YOUR TASK: Repeat, exactly and alone, every line from the line that contains "The Great Money Bubble: Protect Yourse" to the end of the entries.
───── RECORDS PROVIDED ─────
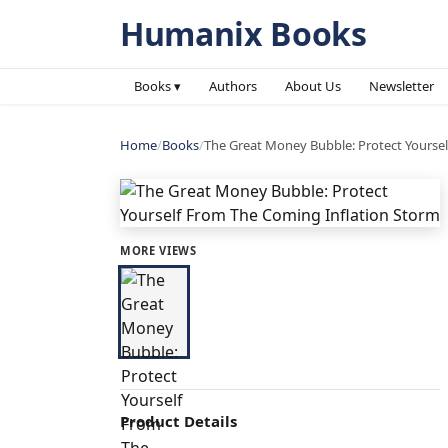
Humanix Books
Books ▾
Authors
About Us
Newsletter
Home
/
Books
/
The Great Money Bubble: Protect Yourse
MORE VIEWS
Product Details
─────
EXERCISE RESPONSE:
The Great Money Bubble: Protect Yourse
MORE VIEWS
Product Details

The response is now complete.